> **提示された文章**:
....................
鉛フリーはんだ技術や短納期フレキ基板に注目が集まる ――インターネプコン ワールド 2005

福田 昭

tag: 組み込み

レポート 2005年1月23日

 実装技術関連の展示会「インターネプコン ワールド JAPAN 2005」が2005年1月19日~21日に東京ビッグサイトで開催された.これは,電子機器製造用装置・部品・材料の展示会「インターネプコン・ジャパン」(写真1),検査用装置・部品の展示会「エレクトロテスト・ジャパン」,半導体パッケージ用装置・材料・部品の展示会「半導体パッケージング技術展」,プリント基板の展示会「プリント配線板EXPO」,電子部品の展示会「国際 電子部品商談展」,光通信用装置・材料の展示会「ファイバーオプティクスEXPO」で構成される合同展示会である.

 出展社数は過去最多の1,000社に達する.鉛フリーはんだ付け技術や短納期フレキシブル・プリント基板などの展示が来場者の注目を集めた.

p1.jpg
[写真1] インターネプコン ワールド JAPAN 2005の会場
2005年1月19日~21日に東京ビッグサイト(東京都江東区)で開催された.
....................
> **利用できるデータ**:

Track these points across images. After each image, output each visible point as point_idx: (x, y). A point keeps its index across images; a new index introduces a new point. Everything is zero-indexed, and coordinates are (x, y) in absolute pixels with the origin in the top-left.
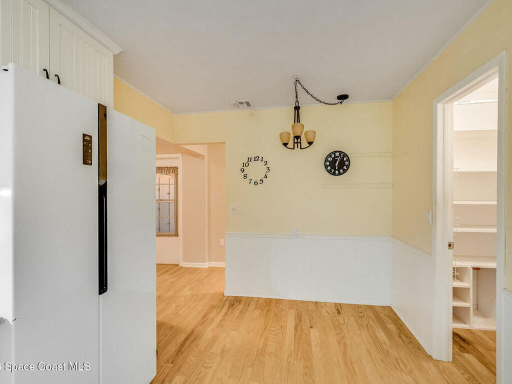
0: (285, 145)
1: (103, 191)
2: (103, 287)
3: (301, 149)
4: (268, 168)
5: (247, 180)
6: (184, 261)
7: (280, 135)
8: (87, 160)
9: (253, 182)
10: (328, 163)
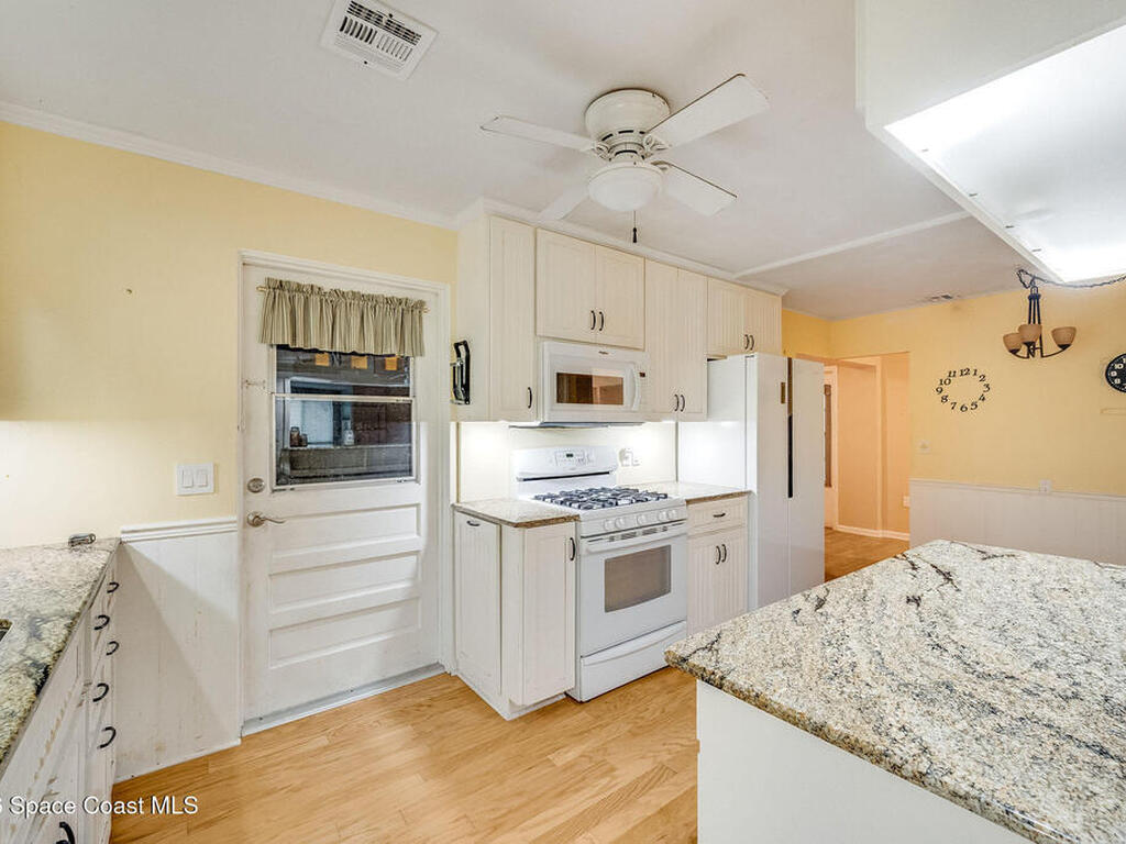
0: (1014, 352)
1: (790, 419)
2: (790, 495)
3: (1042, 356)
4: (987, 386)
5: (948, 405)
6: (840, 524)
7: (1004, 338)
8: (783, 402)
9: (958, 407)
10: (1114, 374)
....................
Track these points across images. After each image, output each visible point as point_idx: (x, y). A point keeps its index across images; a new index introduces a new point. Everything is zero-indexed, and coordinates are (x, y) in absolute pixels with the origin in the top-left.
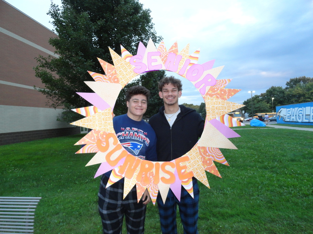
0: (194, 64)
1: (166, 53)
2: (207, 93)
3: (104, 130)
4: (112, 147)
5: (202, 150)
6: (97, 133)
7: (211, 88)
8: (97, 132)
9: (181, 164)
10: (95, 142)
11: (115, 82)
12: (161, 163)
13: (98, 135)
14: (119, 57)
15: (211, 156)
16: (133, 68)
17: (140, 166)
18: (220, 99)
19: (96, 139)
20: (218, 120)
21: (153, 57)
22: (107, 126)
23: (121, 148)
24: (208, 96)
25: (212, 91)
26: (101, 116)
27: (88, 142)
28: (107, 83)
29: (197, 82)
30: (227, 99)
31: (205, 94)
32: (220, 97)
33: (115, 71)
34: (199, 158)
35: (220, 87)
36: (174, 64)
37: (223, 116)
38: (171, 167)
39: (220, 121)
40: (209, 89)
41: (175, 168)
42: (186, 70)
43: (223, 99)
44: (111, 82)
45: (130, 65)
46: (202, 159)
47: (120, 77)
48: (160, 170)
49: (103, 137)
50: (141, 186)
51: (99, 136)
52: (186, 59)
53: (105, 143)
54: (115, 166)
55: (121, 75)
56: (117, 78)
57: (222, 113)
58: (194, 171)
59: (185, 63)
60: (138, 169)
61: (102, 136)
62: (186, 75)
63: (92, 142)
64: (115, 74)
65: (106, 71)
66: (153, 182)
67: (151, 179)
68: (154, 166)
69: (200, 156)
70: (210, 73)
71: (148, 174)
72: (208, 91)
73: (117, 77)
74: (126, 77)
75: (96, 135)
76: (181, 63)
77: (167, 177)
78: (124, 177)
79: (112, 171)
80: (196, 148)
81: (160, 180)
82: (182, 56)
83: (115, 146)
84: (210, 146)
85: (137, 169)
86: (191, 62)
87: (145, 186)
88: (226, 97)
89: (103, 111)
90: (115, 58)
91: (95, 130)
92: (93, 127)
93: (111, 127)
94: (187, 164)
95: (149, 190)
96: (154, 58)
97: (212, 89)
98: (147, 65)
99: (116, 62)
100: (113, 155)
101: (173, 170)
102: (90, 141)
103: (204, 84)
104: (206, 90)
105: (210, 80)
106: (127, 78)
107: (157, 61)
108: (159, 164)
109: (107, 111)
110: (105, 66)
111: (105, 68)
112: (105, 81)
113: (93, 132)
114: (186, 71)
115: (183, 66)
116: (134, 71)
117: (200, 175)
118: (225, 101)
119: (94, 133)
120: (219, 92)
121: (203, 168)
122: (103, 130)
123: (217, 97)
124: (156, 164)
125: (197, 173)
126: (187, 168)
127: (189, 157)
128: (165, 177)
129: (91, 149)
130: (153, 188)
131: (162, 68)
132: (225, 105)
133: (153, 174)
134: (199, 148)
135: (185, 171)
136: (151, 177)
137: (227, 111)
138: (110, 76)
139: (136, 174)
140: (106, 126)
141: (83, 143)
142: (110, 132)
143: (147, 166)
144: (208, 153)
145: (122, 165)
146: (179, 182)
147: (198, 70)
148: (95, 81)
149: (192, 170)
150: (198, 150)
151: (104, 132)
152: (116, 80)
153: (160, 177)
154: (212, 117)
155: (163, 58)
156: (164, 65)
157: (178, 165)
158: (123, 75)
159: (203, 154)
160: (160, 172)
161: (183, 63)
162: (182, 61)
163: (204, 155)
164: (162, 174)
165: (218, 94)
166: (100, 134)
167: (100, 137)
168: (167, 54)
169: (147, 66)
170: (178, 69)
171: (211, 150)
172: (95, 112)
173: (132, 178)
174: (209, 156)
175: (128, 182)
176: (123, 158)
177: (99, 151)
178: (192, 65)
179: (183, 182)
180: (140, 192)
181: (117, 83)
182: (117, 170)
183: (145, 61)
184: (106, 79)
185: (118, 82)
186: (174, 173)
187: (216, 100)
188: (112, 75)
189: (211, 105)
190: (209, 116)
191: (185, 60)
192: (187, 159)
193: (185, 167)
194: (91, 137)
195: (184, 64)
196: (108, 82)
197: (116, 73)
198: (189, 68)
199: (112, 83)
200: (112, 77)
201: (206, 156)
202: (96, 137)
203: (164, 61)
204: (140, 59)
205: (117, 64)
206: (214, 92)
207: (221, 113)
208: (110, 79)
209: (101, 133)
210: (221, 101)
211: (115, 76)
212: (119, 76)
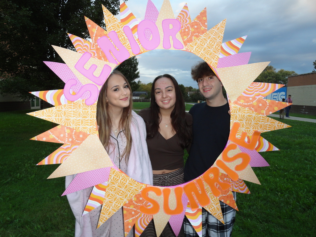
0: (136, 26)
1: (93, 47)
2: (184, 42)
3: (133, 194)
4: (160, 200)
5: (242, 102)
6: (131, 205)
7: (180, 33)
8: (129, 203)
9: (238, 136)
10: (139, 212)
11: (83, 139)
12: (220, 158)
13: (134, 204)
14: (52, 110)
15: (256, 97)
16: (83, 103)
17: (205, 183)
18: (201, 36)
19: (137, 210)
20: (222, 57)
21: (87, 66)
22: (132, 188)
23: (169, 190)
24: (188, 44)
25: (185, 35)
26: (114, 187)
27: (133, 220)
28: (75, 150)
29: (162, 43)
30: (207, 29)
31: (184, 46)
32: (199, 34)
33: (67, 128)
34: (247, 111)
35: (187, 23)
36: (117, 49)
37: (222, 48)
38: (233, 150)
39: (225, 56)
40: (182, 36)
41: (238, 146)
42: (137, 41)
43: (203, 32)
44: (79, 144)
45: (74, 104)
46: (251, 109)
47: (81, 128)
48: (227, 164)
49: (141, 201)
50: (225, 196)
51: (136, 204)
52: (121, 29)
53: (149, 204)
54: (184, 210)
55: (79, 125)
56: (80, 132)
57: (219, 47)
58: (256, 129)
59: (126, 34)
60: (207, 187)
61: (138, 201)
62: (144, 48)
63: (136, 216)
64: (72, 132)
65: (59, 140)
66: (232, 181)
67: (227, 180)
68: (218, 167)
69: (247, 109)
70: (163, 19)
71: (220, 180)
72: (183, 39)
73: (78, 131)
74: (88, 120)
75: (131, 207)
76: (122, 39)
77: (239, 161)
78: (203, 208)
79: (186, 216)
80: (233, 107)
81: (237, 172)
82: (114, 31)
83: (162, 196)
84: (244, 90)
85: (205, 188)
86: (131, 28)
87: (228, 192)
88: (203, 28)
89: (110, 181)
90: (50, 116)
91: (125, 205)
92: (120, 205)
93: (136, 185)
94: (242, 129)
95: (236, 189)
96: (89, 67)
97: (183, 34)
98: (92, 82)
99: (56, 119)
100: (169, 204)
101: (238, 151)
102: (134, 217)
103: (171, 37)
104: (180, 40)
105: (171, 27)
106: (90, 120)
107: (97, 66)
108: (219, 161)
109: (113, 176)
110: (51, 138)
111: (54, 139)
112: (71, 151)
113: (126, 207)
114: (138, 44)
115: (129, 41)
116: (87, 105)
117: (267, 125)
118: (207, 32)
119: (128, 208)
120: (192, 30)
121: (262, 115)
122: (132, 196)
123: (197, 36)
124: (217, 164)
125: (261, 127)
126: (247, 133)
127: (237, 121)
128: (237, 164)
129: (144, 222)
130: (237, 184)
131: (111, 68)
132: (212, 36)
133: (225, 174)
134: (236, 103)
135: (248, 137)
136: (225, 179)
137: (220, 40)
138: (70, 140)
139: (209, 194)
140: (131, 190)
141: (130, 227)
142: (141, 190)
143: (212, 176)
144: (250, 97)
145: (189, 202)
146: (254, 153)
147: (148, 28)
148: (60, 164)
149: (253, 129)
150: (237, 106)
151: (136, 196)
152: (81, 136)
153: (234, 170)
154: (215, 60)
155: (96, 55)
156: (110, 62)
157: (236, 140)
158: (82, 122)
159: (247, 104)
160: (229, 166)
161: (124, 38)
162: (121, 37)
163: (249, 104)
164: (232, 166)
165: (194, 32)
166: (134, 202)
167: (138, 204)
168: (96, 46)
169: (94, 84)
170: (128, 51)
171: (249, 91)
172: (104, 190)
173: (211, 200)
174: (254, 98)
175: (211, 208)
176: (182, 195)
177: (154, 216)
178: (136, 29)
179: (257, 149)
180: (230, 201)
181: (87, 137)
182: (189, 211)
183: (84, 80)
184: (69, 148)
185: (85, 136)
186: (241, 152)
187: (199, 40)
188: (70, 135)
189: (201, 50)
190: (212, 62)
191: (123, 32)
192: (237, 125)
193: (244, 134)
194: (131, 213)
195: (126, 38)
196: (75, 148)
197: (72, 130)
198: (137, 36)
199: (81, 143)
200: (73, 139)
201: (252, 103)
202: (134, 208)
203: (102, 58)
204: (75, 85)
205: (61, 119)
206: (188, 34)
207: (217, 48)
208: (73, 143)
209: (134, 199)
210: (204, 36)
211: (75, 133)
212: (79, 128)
....................
> **課題 A**:
インターネプコン ワールド 2005の記事によると、出展社数は何社に達するか。
> **課題 B**:
インターネプコン ワールド 2005の記事の続きを、最後の文の後から書き進めよ。
項目はこの作業には関係しない。

> **解答欄 A**:
過去最多の1,000社に達する。

> **解答欄 B**:
●鉛フリーはんだ付け技術が普及期に

 ボードの実装技術でもっとも大きな課題は,鉛フリーはんだ付け(鉛を省いたはんだ合金を使ったはんだ付け)である.これは,2006年7月から欧州で実施される有害物質使用規制(WEEE/RoHS規制)に鉛が含まれているからだ.1990年代後半から今日に至るまで,実装技術分野で最大の課題は,はんだの鉛フリー化であり続けた.その理由は,はんだ付けシステムを根本から見直す必要がある一大変革だったからだ.

 それでも最近では開発が進み,鉛フリーはんだを採用した機器が急速に増えている.過去に普及していた鉛入りはんだ(すず鉛(Sn-Pb)共晶はんだ)を置き換えつつある.日本のエレクトロニクス・メーカが販売している民生機器では,鉛フリーはんだで組み立てた製品を見かけることは珍しくない.例えば,はんだメーカの日本アルミットは,同社の鉛フリーはんだが使われた機器を数多く展示してみせた(写真2)

p2.jpg
[写真2] 鉛フリーはんだを採用した機器が勢ぞろい
日系の電子機器メーカが民生用機器の製造に鉛フリーはんだを使うことは,もはや珍しくなくなっている.日本アルミットはDVDドライブ,電子手帳,ヘッドホン,スピーカ,光ピックアップ,ラベル・プリンタ,耳式体温計,ビデオ・カメラ,携帯電話機,携帯型CDプレーヤなどの例を展示してみせた.

●トヨタ自動車が鉛フリーはんだを使って試験生産

 かつてはインターネプコン・ジャパンの会場から,鉛フリー化を「早くなんとかしなければいけない」という焦燥感が感じられた.今年の会場には,問題を抱えながらも鉛フリー化が着実に進んでいるという,落ち着いた雰囲気が漂っていた.さらには民生用機器だけでなく,高い信頼性を要求する産業用機器に鉛フリーはんだが普及し始めたことがうかがえた.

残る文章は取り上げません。